Friday, May 13, 2016

Networking Tips for Younger PhD Students

This post was a collaboration with Nadia Polikarpova and Shachar Itzhaky, done while we were supposed to be collaborating on other things.

A younger student in the group where I did my PhD is going to his first conference next week and my advisor sent him my way for advice. Nadia, Shachar, and I had already been discussing research (and attending a BBQ) for hours at this point, so we welcomed the opportunity to discuss something else. Here's what we came up with.
  • Be prepared to show off your research. A main goal of attending a conference is to get your name out there, associated with good work. At a conference, you'll be lucky to get more than five minutes in with someone, especially somebody established. It would serve you well to prepare a succinct, memorable elevator pitch for your work. If you have a demo, it doesn't hurt to have that ready in case someone wants to see. Bonus: if you can tailor your pitch based on the interests of who you're talking to, they'll like it more.
  • Make your networking bingo sheet--and play it. Make a list of people who you'd like to talk to: people about whose work you have questions, people whose work you cite/whose papers your read, people you'd like to tell about your work, and people whose work you admire in general. You may want to consult your advisor and/or collaborators for a good list. Having a list helps keep you on track for making the most of your time at the conference. I also like feeling like I'm on a mission.
  • Don't be afraid to ask for introductions. While most people in my community (programming languages) are pretty friendly, it can often be easier to talk to someone if you get introduced. Don't be afraid to ask people if they are able to introduce you to someone on your bingo sheet.
  • Don't sit with the same people twice. This is a conference, not vacation with your best friends. My former advisor Saman Amarasinghe liked to tell his PhD students to split up at all meals so they can meet new people. It's fine to have a friend you go around the conference with, but make sure you're talking to new people during each break and meal.
  • Prepare questions and talking points. When I was a first-year PhD student attending my first POPL, my friend Luke and I were so excited to see Xavier Leroy, one of our research heroes, standing by himself during the break that we ran up to him and introduced ourselves. As we had no further game plan, we answered the questions he asked us about who we were and then we ran away. At the next conference, PLDI, I was determined to do better. I asked his student, Jean-Baptiste, if I could have lunch with them on one of the days. I figured that since Jean-Baptiste was my friend, Xavier could become my friend by transitivity. The conference flew by and we ran out of lunches, but Jean-Baptiste said I was welcome to walk with them while Xavier fetched his suitcase and walked to get a cab. Again, I was very excited, but again, I had nothing to say and the conversation more or less consisted of me answering questions that Xavier politely asked me. Ever since, I've always made sure to prepare a couple of questions and/or talking points if I really want to talk to someone. It also doesn't hurt to prepare a couple of general stories/talking points to break the ice when you sit at that lunch table full of people you don't know.

**Work to complete:**
(1) Summarize the post on networking tips in two sentences.
(2) Rewrite the paragraph of the post that begins "Make your networking bingo sheet" as a bulleted list, keeping its main facts.

**Supplied data:**
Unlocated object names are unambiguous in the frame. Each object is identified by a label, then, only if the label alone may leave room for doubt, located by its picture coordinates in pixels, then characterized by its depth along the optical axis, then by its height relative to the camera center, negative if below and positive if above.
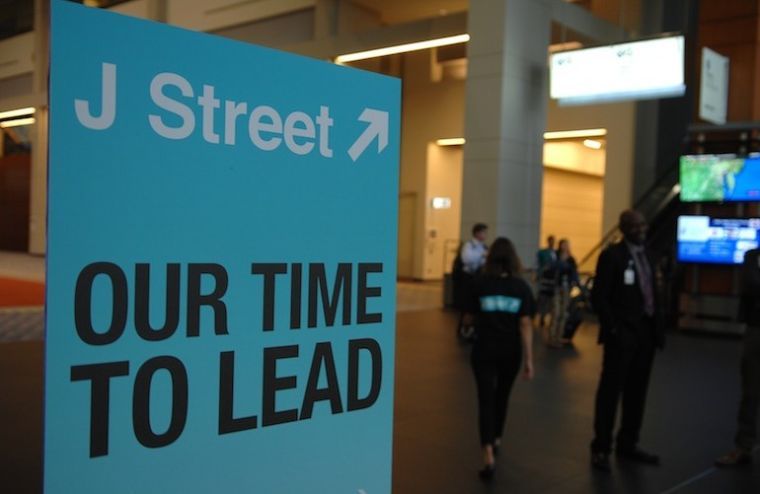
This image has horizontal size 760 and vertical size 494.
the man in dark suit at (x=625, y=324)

**Activity answers:**
(1) Written with Nadia Polikarpova and Shachar Itzhaky, the post gives advice to a younger PhD student who is about to attend his first conference. It recommends preparing a succinct pitch for one's research, making a list of people to talk to, asking for introductions, meeting new people at every break and meal, and preparing questions and talking points in advance.

(2)
- Make a list of people you'd like to talk to, and work through it.
- Include people whose work you have questions about, people whose papers you cite or read, people you'd like to tell about your work, and people whose work you admire.
- Consult your advisor or collaborators to build a good list.
- Having a list keeps you on track to make the most of your time at the conference.
- The author likes the feeling of being on a mission.